You could read PowerWash Simulator 2 as a work of satire, if you still can’t take it seriously. I mean, come on: it’s objectively funny that you use your money to buy new powerwashers and nozzles, as if you’re assembling a loadout in Call of Duty. Buying a circular washer that can scrub flat surfaces in an instant is like unlocking a bazooka. The sequel even finds a way to add “gadgets” into the mix that bring more verticality to its missions, like a scissor lift and a hanging seat that allows you to reach a billboard. All of these additions allow you to “get good” at cleaning.

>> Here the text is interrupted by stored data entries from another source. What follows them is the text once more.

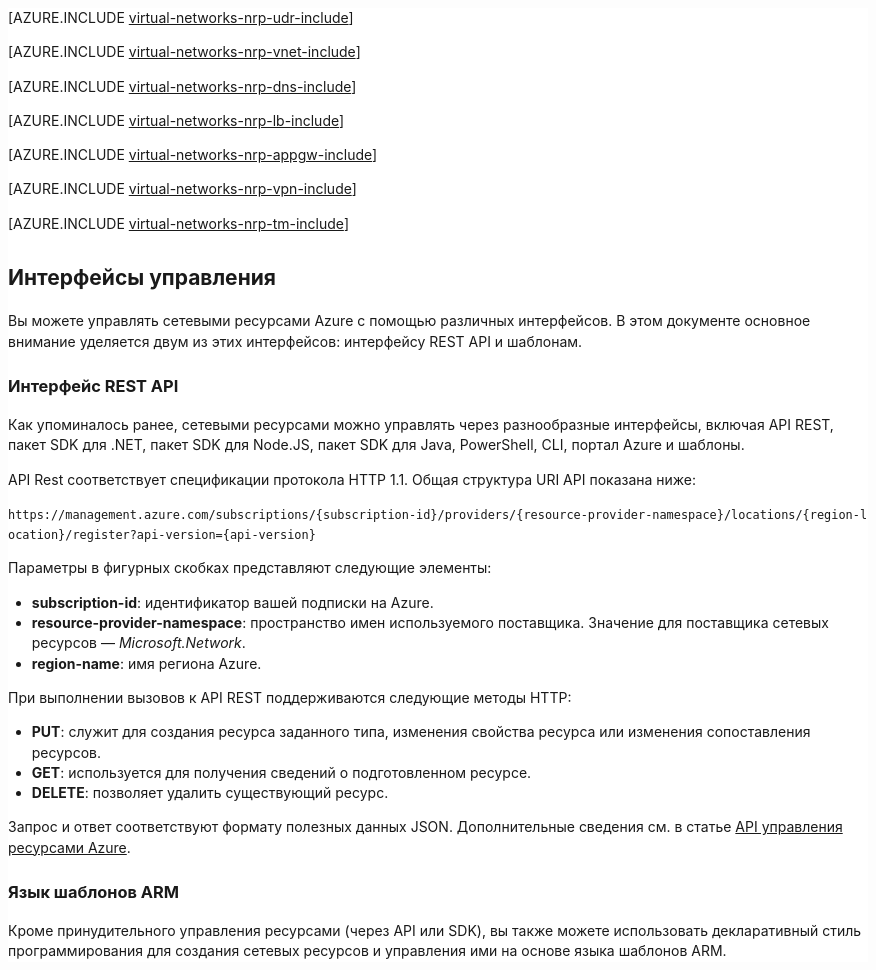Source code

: [AZURE.INCLUDE [virtual-networks-nrp-udr-include](../../includes/virtual-networks-nrp-udr-include.md)]

[AZURE.INCLUDE [virtual-networks-nrp-vnet-include](../../includes/virtual-networks-nrp-vnet-include.md)]

[AZURE.INCLUDE [virtual-networks-nrp-dns-include](../../includes/virtual-networks-nrp-dns-include.md)]

[AZURE.INCLUDE [virtual-networks-nrp-lb-include](../../includes/virtual-networks-nrp-lb-include.md)]

[AZURE.INCLUDE [virtual-networks-nrp-appgw-include](../../includes/virtual-networks-nrp-appgw-include.md)]

[AZURE.INCLUDE [virtual-networks-nrp-vpn-include](../../includes/virtual-networks-nrp-vpn-include.md)]

[AZURE.INCLUDE [virtual-networks-nrp-tm-include](../../includes/virtual-networks-nrp-tm-include.md)]

## Интерфейсы управления
Вы можете управлять сетевыми ресурсами Azure с помощью различных интерфейсов. В этом документе основное внимание уделяется двум из этих интерфейсов: интерфейсу REST API и шаблонам.

### Интерфейс REST API
Как упоминалось ранее, сетевыми ресурсами можно управлять через разнообразные интерфейсы, включая API REST, пакет SDK для .NET, пакет SDK для Node.JS, пакет SDK для Java, PowerShell, CLI, портал Azure и шаблоны.

API Rest соответствует спецификации протокола HTTP 1.1. Общая структура URI API показана ниже:

	https://management.azure.com/subscriptions/{subscription-id}/providers/{resource-provider-namespace}/locations/{region-location}/register?api-version={api-version}

Параметры в фигурных скобках представляют следующие элементы:

- **subscription-id**: идентификатор вашей подписки на Azure.
- **resource-provider-namespace**: пространство имен используемого поставщика. Значение для поставщика сетевых ресурсов — *Microsoft.Network*.
- **region-name**: имя региона Azure.

При выполнении вызовов к API REST поддерживаются следующие методы HTTP:

- **PUT**: служит для создания ресурса заданного типа, изменения свойства ресурса или изменения сопоставления ресурсов.
- **GET**: используется для получения сведений о подготовленном ресурсе.
- **DELETE**: позволяет удалить существующий ресурс.

Запрос и ответ соответствуют формату полезных данных JSON. Дополнительные сведения см. в статье [API управления ресурсами Azure](https://msdn.microsoft.com/library/azure/dn948464.aspx).

### Язык шаблонов ARM
Кроме принудительного управления ресурсами (через API или SDK), вы также можете использовать декларативный стиль программирования для создания сетевых ресурсов и управления ими на основе языка шаблонов ARM.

A lot of games are chores. PowerWash Simulator 2 is just honest about it.
It still sounds a little absurd when I write it all down. Why would anyone play a game about doing chores? It seems like a fair question on paper, but it’s one that falls apart once you’re sufficiently hypnotized by the blissfully relaxing cleaning loop. How is polishing a moss-covered van different from fighting Moss Mother in Hollow Knight: Silksong? They’re both video game bosses to be toppled in some way, aren’t they? Sure, I’m not slashing at the windshield or parrying tailpipe smoke, but I’m still locked in an endurance battle against a foe that I need to whittle down with patience and precision. What makes Silksong a game that we’re supposed to take more seriously, placing it on an awards season pedestal that something like PowerWash Simulator could never hope to see? Is it because slashing a sword is more serious than spraying a hose?
The more you deconstruct the experience, the more PowerWash Simulator 2’s legitimacy becomes apparent. Its appeal lies in the way it abstracts all of the usual hooks that video games grab you with. There are rewards and progression. There are tons of levels with varying degrees of difficulty. The sequel even introduces base decoration as a new feature, letting you buy furniture from a magazine and place it in your home base (after cleaning it, of course). All of it sucks me in and keeps me playing just as much as Hades 2.
Image: FutureLab
If it sounds like I’m overthinking a game about scrubbing surfaces, it’s because PowerWash Simulator 2 gives you a lot of time to think. The sequel is as meditative as ever, in a way that no doubt makes it a niche pleasure. I couldn’t fault anyone for finding that the repetitive nature of its jobs, especially ones that take hours to complete, gets old fast — especially when upgrades like new nozzles hardly make a noticeable difference. That’s the one way in which it’s actually a chore, but you could apply that same fault to Absolum or Ball X Pit too. A lot of games are chores. PowerWash Simulator 2 is just honest about it.
Even still, its hooks are firmly in me. I’ve spent long hours on the couch completing job after job, experiencing that same “one more run” feeling I get from a roguelike. Maybe that says more about how games are designed to suck you in and keep you engaged. PowerWash Simulator 2 no doubt wants to achieve that with its live service-like setup. It will get more levels. It will probably get goofy crossovers like Call of Duty. It is, after all, a true video game; it’s just one that dares you to say that it’s not, so it can blast your argument away like dirt stuck in a fender.
PowerWash Simulator 2 will be released Oct. 23 on Nintendo Switch 2, PlayStation 5, Windows PC, and Xbox Series X. The game was reviewed on PC using a prerelease download code provided by FuturLab. You can find additional information about Polygon’s ethics policy here.